I got up this morning and decided to use a bottle of vitamin C pills as a Magic 8-ball to tell me what to write about today. I asked “What should I talk about, magic vitamin bottle? Good SEO, Bad SEO, or Yahoo’s 19 billion webpages claim and things to know when comparing index sizes?” I gave the bottle three choices because there are three colors of vitamin C pills: purple, garish red, and even more garish red.
Each time I shook the bottle and dropped out a pill, it was purple. Yahoo. Purple. Yahoo. And the third time: purple. Yahoo. Friggin’ weird, man.
Well that’s just tough, vitamin bottle. I believe in free will, it’s Friday, and I don’t feel like discussing the finer points of index size assessment today. It’s not as if Y! is going to change their position on having 19B distinct webpages, so it’ll keep for a while. I want to talk about Bad SEO, sending unsolicited link exchange requests, and JavaScript redirects.
fun little aside within this debate:
yahoo is indexing close to HALF OF A BILLION pages from their own site. If G wants to “catch up” maybe point googlebot at yahoo.com for awhile 😉
When googlebot learns to index sites fully then I will believe your calls of bullshit about Yahoo’s size index.
3 of my sites have less than half the number of indexed pages (and even still many of those are the not indexed though known about variety) in G as in Y.
> and things to know when comparing index sizes?
I’ve allways found it rather silly when little boys compare sizes of … hmm, whatever “objects” they love. But, it takes more than one to turn it into a game and I don’t think anyone can claim Yahoo is the only one that have been playing this game of size.
All major search engines have a great deal of questionable content indexed: Own SERPS, dead pages, duplicate content and general crap. Who’s got the most is not really importan to me – or most other searchers. What is important to me is not if I get 1 million or 10 million results for my query but if I get just that ONE page I was hoping to find. Quality matters – size rarely does.
I wish that all the major engines would find a common way to meassure and compete for quality instead. Danny Sullivan have been preaching this for years but so far with very little response. It would make so much sense instead of this, sorry, but rather childish: Look, mine is bigger than yours, game 🙂
Being a (relatively) uninformed person who can only judge from my own search engine logs, the most obvious difference in completeness of indexing seems to be the query strings. I had an old Drupal site hosted with a lousy provider (whom I’ve since ditched in favor of the wonderful TextDrive people) that wouldn’t let me use mod_rewrite. So I had “ugly” urls. The MSNBot happily indexed the whole site instantly, ugly query strings and all. Yahoo indexed a large chunk of the site, sticking to the places where the query strings were only mildly ugly. Google indexed my front page. Maybe 6 months or so later, they indexed the rest of my site. Went from one page indexed by Google to about 1100. (Just checked, since the results never got cleared from Google’s index, even though the site doesn’t exist and hasn’t for months now. Wow, didn’t realize I had that many!)

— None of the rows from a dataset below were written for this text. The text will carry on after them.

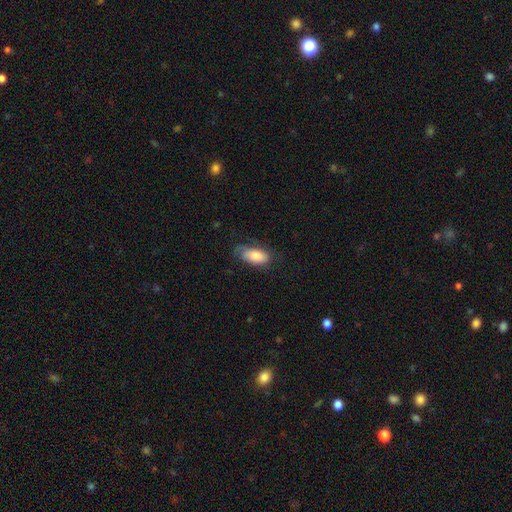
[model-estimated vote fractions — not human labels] Q: Smooth or featured?
A: smooth (74%); runner-up: featured or disk (20%)
Q: How rounded?
A: in between (91%); runner-up: cigar-shaped (6%)
Q: Merging?
A: none (57%); runner-up: minor disturbance (29%)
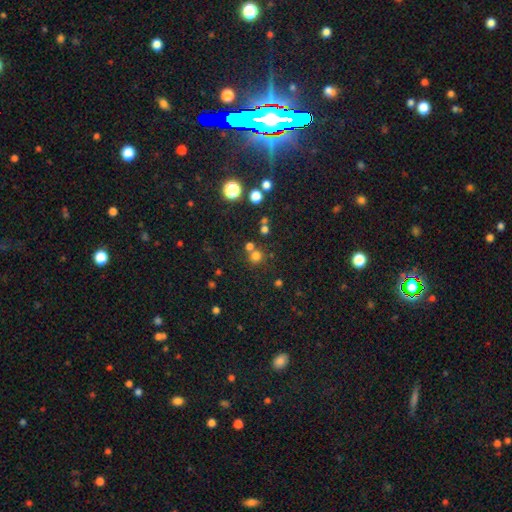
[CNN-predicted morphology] Smooth or featured?
  - smooth: 69% *
  - star or artifact: 23%
  - featured or disk: 8%
How rounded?
  - round: 90% *
  - in between: 9%
  - cigar-shaped: 1%
Merging?
  - none: 64% *
  - merger: 25%
  - minor disturbance: 8%
  - major disturbance: 4%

But consider Amazon. For any given item on Amazon, there are about 1000 different urls that will take you to that same item. Affiliate links, lookups by ASIN, ISBN, combinations of all of the above, etc – they all effectively represent the same page as long as no redirects were involved, right? Amazon’s certainly not alone in this regard, there’s bazillions of other sites that do similar things. The search engine index could count each version as a seperate entry, or it can be sophisticated and count it as one page somehow, or it can ignore pages with query strings in them entirely and pretend that mod_rewrite doesn’t exist. The search engines all seem to do different things, so it’s really hard to judge what that index size count really even means. If it means anything at all.
P.S. Vitamin C as a magic 8-ball? Hot!
Haha fun story, I guess Yahoo is getting on your nerves 🙂